**GIVEN INSTRUCTION:** Edit the data below by replacing every occurrence of "Wrap output in" with "Enclose output in", keeping everything else the same.

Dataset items
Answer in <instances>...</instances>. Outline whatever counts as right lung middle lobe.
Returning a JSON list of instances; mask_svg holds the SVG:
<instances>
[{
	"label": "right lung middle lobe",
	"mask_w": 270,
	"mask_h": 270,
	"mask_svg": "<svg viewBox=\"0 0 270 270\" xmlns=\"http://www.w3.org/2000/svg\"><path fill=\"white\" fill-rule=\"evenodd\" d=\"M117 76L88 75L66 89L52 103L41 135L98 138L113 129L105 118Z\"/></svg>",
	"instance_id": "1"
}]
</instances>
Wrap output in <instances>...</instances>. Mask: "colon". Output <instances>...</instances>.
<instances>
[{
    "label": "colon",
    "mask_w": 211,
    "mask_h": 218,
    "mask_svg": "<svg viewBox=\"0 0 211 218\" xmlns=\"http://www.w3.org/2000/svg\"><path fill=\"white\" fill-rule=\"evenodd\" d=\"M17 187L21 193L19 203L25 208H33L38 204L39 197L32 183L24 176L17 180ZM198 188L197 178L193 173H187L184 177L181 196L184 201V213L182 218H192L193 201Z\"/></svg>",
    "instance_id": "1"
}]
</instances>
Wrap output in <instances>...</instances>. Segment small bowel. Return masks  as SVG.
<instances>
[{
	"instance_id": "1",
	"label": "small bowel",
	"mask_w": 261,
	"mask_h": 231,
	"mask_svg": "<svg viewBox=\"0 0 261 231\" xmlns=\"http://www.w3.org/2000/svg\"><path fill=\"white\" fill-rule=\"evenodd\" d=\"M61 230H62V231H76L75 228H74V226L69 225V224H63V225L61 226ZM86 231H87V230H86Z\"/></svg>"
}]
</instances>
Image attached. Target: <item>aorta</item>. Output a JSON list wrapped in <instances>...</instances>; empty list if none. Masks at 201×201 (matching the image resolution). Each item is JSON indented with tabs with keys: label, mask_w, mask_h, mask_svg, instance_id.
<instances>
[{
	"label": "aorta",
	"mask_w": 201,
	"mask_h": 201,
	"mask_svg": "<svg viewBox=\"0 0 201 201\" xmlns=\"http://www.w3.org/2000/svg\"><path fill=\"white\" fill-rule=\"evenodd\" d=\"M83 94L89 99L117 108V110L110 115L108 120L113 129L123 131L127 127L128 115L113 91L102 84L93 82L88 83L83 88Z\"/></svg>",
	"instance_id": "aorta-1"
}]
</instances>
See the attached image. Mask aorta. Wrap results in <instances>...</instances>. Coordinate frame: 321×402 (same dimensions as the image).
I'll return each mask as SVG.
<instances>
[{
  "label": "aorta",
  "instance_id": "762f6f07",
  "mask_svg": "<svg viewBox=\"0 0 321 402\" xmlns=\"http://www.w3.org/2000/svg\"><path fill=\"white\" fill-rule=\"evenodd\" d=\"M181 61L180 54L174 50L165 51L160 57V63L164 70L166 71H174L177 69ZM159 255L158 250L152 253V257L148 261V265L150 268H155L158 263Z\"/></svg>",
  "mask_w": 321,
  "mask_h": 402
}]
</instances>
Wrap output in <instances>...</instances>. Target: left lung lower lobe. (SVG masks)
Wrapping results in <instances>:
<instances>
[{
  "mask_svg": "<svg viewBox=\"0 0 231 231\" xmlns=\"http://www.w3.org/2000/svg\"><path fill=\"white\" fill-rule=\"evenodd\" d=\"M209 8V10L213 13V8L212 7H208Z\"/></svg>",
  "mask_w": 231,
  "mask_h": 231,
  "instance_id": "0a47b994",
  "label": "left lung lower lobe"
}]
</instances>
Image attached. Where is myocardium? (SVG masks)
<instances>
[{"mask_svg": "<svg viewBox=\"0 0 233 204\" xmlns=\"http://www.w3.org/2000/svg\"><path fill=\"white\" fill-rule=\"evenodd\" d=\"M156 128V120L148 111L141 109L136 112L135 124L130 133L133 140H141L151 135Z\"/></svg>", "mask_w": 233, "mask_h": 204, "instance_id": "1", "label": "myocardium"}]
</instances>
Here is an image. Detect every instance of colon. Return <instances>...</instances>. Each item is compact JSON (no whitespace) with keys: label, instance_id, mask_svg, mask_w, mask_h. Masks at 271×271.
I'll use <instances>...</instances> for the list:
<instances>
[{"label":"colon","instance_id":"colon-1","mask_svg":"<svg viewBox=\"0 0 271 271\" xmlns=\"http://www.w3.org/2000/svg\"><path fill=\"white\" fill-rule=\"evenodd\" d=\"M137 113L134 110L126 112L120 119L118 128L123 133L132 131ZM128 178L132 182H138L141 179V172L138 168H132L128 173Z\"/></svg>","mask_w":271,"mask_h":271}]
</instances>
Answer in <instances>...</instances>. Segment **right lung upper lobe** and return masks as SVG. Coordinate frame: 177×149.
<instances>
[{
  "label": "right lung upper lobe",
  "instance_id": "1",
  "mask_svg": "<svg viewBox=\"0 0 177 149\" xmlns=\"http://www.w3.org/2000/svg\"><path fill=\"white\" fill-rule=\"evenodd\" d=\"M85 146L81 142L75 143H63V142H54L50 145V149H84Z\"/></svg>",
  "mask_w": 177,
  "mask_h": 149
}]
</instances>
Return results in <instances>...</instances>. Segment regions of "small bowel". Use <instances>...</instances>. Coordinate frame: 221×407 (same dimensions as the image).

**ANSWER TO THE EXERCISE:**
Answer in <instances>...</instances>. Outline whatever counts as right lung middle lobe.
Returning a JSON list of instances; mask_svg holds the SVG:
<instances>
[{
	"label": "right lung middle lobe",
	"mask_w": 270,
	"mask_h": 270,
	"mask_svg": "<svg viewBox=\"0 0 270 270\" xmlns=\"http://www.w3.org/2000/svg\"><path fill=\"white\" fill-rule=\"evenodd\" d=\"M117 76L88 75L66 89L52 103L41 135L98 138L113 129L105 118Z\"/></svg>",
	"instance_id": "1"
}]
</instances>
Enclose output in <instances>...</instances>. Mask: "colon". Output <instances>...</instances>.
<instances>
[{
    "label": "colon",
    "mask_w": 211,
    "mask_h": 218,
    "mask_svg": "<svg viewBox=\"0 0 211 218\" xmlns=\"http://www.w3.org/2000/svg\"><path fill=\"white\" fill-rule=\"evenodd\" d=\"M17 187L21 193L19 203L25 208H33L38 204L39 197L32 183L24 176L17 180ZM198 188L197 178L193 173H187L184 177L181 196L184 201V213L182 218H192L193 201Z\"/></svg>",
    "instance_id": "1"
}]
</instances>
Enclose output in <instances>...</instances>. Segment small bowel. Return masks  as SVG.
<instances>
[{
	"instance_id": "1",
	"label": "small bowel",
	"mask_w": 261,
	"mask_h": 231,
	"mask_svg": "<svg viewBox=\"0 0 261 231\" xmlns=\"http://www.w3.org/2000/svg\"><path fill=\"white\" fill-rule=\"evenodd\" d=\"M61 230H62V231H76L75 228H74V226L69 225V224H63V225L61 226ZM86 231H87V230H86Z\"/></svg>"
}]
</instances>
Image attached. Target: <item>aorta</item>. Output a JSON list wrapped in <instances>...</instances>; empty list if none. Masks at 201×201 (matching the image resolution). Each item is JSON indented with tabs with keys: label, mask_w, mask_h, mask_svg, instance_id.
<instances>
[{
	"label": "aorta",
	"mask_w": 201,
	"mask_h": 201,
	"mask_svg": "<svg viewBox=\"0 0 201 201\" xmlns=\"http://www.w3.org/2000/svg\"><path fill=\"white\" fill-rule=\"evenodd\" d=\"M83 94L89 99L117 108V110L110 115L108 120L113 129L123 131L127 127L128 115L113 91L102 84L93 82L88 83L83 88Z\"/></svg>",
	"instance_id": "aorta-1"
}]
</instances>
See the attached image. Mask aorta. Wrap results in <instances>...</instances>. Coordinate frame: 321×402 (same dimensions as the image).
I'll return each mask as SVG.
<instances>
[{
  "label": "aorta",
  "instance_id": "762f6f07",
  "mask_svg": "<svg viewBox=\"0 0 321 402\" xmlns=\"http://www.w3.org/2000/svg\"><path fill=\"white\" fill-rule=\"evenodd\" d=\"M181 61L180 54L174 50L165 51L160 57V63L164 70L166 71H174L177 69ZM159 255L158 250L152 253V257L148 261V265L150 268H155L158 263Z\"/></svg>",
  "mask_w": 321,
  "mask_h": 402
}]
</instances>
Enclose output in <instances>...</instances>. Target: left lung lower lobe. (SVG masks)
Wrapping results in <instances>:
<instances>
[{
  "mask_svg": "<svg viewBox=\"0 0 231 231\" xmlns=\"http://www.w3.org/2000/svg\"><path fill=\"white\" fill-rule=\"evenodd\" d=\"M209 8V10L213 13V8L212 7H208Z\"/></svg>",
  "mask_w": 231,
  "mask_h": 231,
  "instance_id": "0a47b994",
  "label": "left lung lower lobe"
}]
</instances>
Image attached. Where is myocardium? (SVG masks)
<instances>
[{"mask_svg": "<svg viewBox=\"0 0 233 204\" xmlns=\"http://www.w3.org/2000/svg\"><path fill=\"white\" fill-rule=\"evenodd\" d=\"M156 128V120L148 111L141 109L136 112L135 124L130 133L133 140H141L151 135Z\"/></svg>", "mask_w": 233, "mask_h": 204, "instance_id": "1", "label": "myocardium"}]
</instances>
Here is an image. Detect every instance of colon. Return <instances>...</instances>. Each item is compact JSON (no whitespace) with keys: label, instance_id, mask_svg, mask_w, mask_h. Masks at 271×271.
I'll use <instances>...</instances> for the list:
<instances>
[{"label":"colon","instance_id":"colon-1","mask_svg":"<svg viewBox=\"0 0 271 271\" xmlns=\"http://www.w3.org/2000/svg\"><path fill=\"white\" fill-rule=\"evenodd\" d=\"M137 113L134 110L126 112L120 119L118 128L123 133L132 131ZM128 178L132 182H138L141 179V172L138 168H132L128 173Z\"/></svg>","mask_w":271,"mask_h":271}]
</instances>
Answer in <instances>...</instances>. Segment **right lung upper lobe** and return masks as SVG. Coordinate frame: 177×149.
<instances>
[{
  "label": "right lung upper lobe",
  "instance_id": "1",
  "mask_svg": "<svg viewBox=\"0 0 177 149\" xmlns=\"http://www.w3.org/2000/svg\"><path fill=\"white\" fill-rule=\"evenodd\" d=\"M85 146L81 142L75 143H63V142H54L50 145V149H84Z\"/></svg>",
  "mask_w": 177,
  "mask_h": 149
}]
</instances>
Return results in <instances>...</instances>. Segment regions of "small bowel". Use <instances>...</instances>. Coordinate frame: 221×407 (same dimensions as the image).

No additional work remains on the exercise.